- **EXERCISE BRIEF**: Please repeat, exactly and without pictures, the lines of the entries below that run from the one containing "Άκης Πετρετζίκης" through the one containing "Voir le profil".

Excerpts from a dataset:
##########

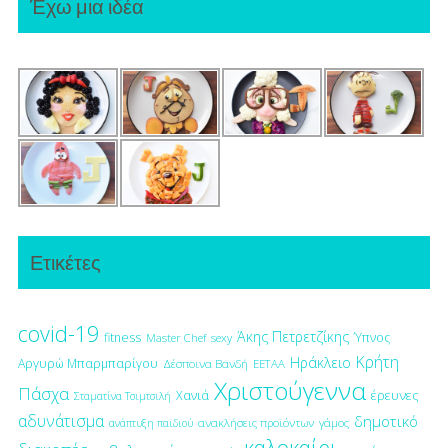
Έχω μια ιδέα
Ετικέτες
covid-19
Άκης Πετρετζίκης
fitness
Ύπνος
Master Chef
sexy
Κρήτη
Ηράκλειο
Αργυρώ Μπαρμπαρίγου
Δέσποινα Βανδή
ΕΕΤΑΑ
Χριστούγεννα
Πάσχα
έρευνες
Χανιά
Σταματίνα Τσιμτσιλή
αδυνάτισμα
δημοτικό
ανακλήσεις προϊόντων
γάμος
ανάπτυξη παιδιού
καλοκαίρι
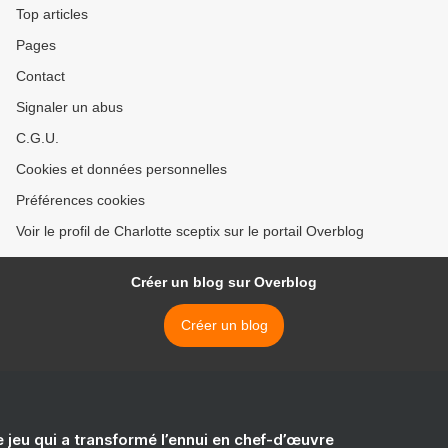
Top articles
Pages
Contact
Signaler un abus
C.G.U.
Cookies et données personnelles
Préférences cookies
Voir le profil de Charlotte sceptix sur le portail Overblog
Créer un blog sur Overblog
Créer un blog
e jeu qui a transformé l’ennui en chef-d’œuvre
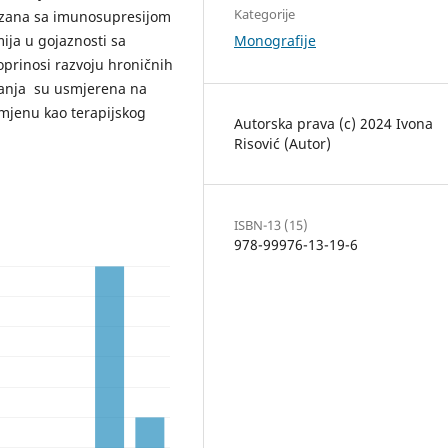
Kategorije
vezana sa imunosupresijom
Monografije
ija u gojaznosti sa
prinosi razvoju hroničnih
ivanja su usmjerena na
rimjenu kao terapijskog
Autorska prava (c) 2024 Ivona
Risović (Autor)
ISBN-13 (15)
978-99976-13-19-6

##########

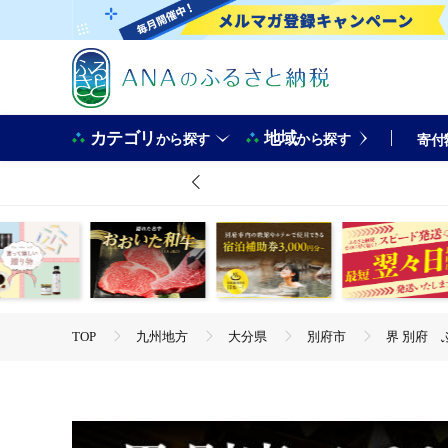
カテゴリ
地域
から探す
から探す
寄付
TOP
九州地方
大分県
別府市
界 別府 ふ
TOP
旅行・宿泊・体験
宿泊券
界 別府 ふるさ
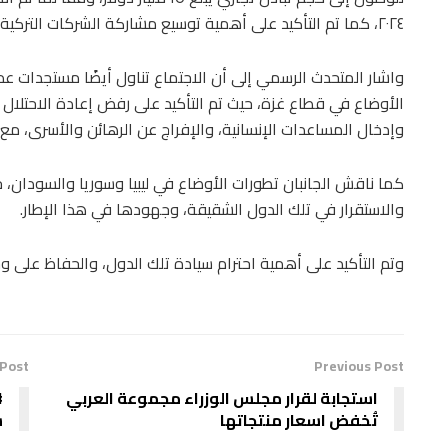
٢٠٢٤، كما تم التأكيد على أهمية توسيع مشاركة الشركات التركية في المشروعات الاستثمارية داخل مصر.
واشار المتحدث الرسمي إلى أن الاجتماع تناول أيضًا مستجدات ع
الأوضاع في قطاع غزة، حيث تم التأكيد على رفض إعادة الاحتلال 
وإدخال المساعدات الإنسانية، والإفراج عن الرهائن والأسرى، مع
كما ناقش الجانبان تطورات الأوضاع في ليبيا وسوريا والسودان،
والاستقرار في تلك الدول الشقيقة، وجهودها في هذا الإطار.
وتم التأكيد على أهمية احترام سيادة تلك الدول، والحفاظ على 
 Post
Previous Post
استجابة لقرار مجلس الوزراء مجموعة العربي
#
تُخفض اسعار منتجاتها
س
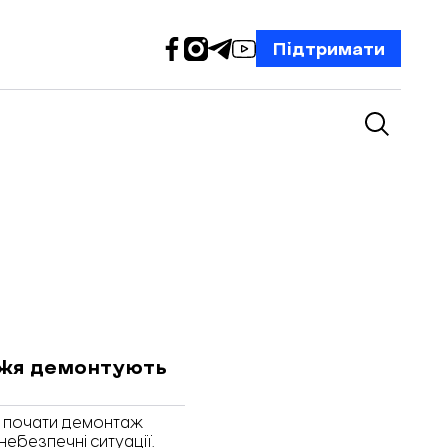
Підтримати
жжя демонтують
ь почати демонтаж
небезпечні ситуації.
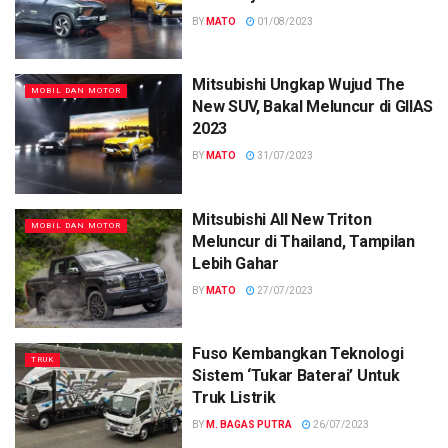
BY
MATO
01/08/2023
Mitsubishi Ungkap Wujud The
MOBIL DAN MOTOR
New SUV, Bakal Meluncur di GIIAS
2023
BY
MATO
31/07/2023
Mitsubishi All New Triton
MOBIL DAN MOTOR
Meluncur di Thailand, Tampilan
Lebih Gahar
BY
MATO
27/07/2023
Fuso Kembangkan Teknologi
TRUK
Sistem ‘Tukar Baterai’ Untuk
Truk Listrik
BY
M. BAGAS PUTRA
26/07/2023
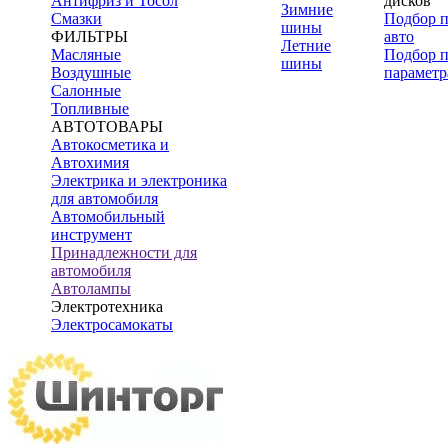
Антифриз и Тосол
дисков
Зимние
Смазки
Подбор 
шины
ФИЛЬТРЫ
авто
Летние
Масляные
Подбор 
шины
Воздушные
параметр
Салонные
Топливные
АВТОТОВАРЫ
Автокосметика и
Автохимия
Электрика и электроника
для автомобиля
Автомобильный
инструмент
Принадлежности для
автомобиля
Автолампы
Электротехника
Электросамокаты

##########

- **COMPLETED EXERCISE**:
Άκης Πετρετζίκης
fitness
Ύπνος
Master Chef
sexy
Κρήτη
Ηράκλειο
Αργυρώ Μπαρμπαρίγου
Δέσποινα Βανδή
ΕΕΤΑΑ
Χριστούγεννα
Πάσχα
έρευνες
Χανιά
Σταματίνα Τσιμτσιλή
αδυνάτισμα
δημοτικό
ανακλήσεις προϊόντων
γάμος
ανάπτυξη παιδιού
καλοκαίρι
Top articles
Pages
Contact
Signaler un abus
C.G.U.
Cookies et données personnelles
Préférences cookies
Voir le profil de Charlotte sceptix sur le portail Overblog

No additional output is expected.